Fashion and lifestyle group F J Benjamin Holdings posted a lower net profit for the second quarter, due to a softer retail market in South-east Asia and a slump in demand for luxury timepieces in North Asia.
Net profit fell 53 per cent to $531,000 in the three months to Dec 31, compared with the same period last year.
Excluding a gain of $920,000 from the sale of a Hong Kong leasehold property last year, earnings for the second quarter would be more than double compared with the same period last year.
Group turnover rose 8 per cent to $104.6 million.
The firm said in a statement that profits in Singapore and Malaysia were hurt by "rampant industry clearance ahead and during the Christmas and year-end holiday season".
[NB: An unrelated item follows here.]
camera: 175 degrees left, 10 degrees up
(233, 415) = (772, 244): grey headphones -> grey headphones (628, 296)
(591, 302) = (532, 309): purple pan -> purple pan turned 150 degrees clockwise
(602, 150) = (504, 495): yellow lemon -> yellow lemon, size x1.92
Foot traffic in Singapore stores was down, partly due to the devaluations of the rupiah and ringgit, translating to less spending by Indonesian and Malaysian tourists.
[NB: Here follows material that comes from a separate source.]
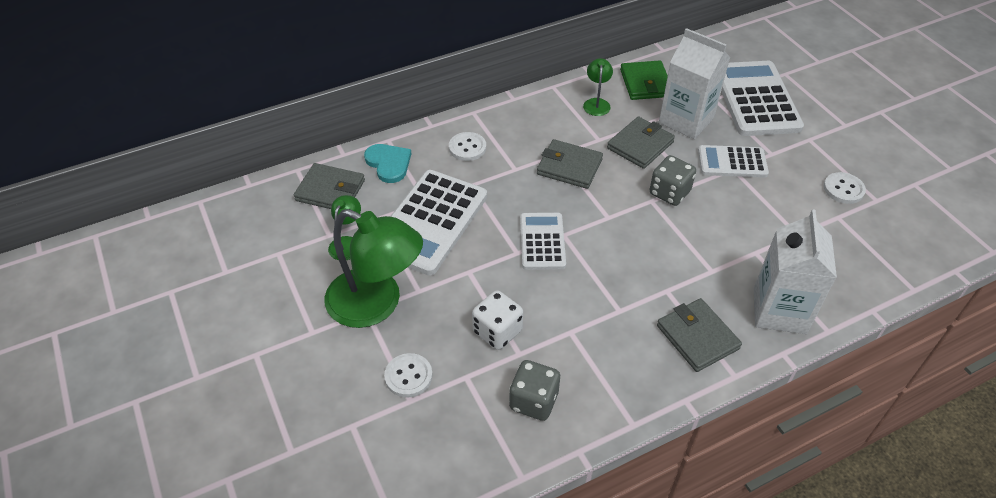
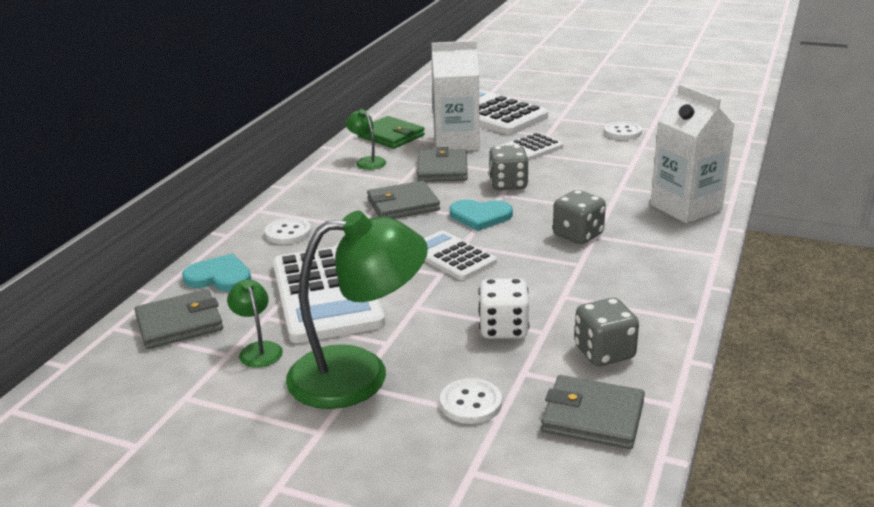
camera: 40 degrees left, 20 degrees down
(608, 214) = (480, 216): none -> turquoise heart
(655, 281) = (578, 235): none -> grey dice
(697, 337) = (658, 248): grey wallet -> grey wallet (592, 417)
Group operating profit rose 36 per cent to $2.6 million as the company managed operating costs, resulting in group operating expenses of $40 million, which was $2 million less than the same period last year.
This pushed cost to revenue ratio down at 38.2 per cent compared with 43.4 per cent in the same period last year.
The retail fashion business in South-east Asia rose 10 per cent, buoyed by new store openings and comparable store growth for some brands.
However, the firm noted that the overall retail climate in the region remained relatively subdued during the second quarter.
In North Asia, revenue fell 26 per cent, mostly due to the slower demand for luxury timepieces in China and less spending by mainland Chinese visitors in Hong Kong.